* **WHAT IS EXPECTED**: Without including any picture, return the complete set of records exactly.
[PROVIDED MATERIAL]
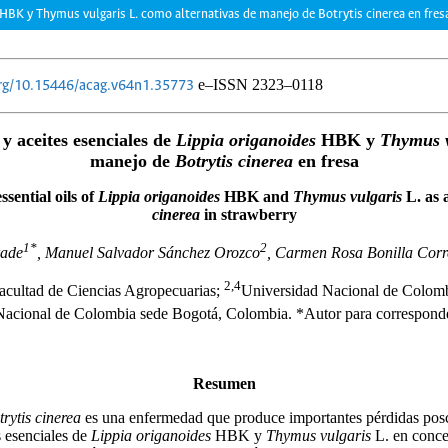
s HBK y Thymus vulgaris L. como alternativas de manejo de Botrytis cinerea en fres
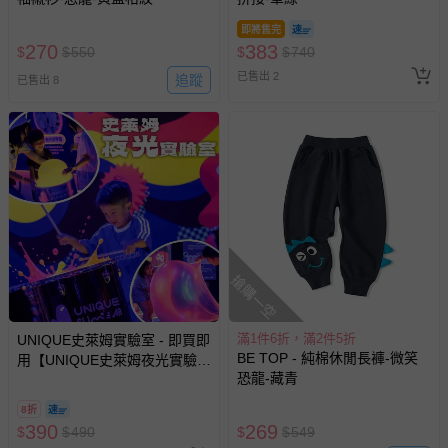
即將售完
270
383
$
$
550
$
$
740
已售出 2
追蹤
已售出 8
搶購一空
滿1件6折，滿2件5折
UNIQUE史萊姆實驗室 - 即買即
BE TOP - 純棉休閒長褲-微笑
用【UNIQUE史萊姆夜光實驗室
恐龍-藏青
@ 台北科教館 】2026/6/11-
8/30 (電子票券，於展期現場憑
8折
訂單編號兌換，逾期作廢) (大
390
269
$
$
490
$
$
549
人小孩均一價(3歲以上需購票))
[/PROVIDED MATERIAL]
* **RESULT FOR THIS EXERCISE**:
s HBK y Thymus vulgaris L. como alternativas de manejo de Botrytis cinerea en fres
即將售完
270
383
$
$
550
$
$
740
已售出 2
追蹤
已售出 8
搶購一空
滿1件6折，滿2件5折
UNIQUE史萊姆實驗室 - 即買即
BE TOP - 純棉休閒長褲-微笑
用【UNIQUE史萊姆夜光實驗室
恐龍-藏青
@ 台北科教館 】2026/6/11-
8/30 (電子票券，於展期現場憑
8折
訂單編號兌換，逾期作廢) (大
390
269
$
$
490
$
$
549
人小孩均一價(3歲以上需購票))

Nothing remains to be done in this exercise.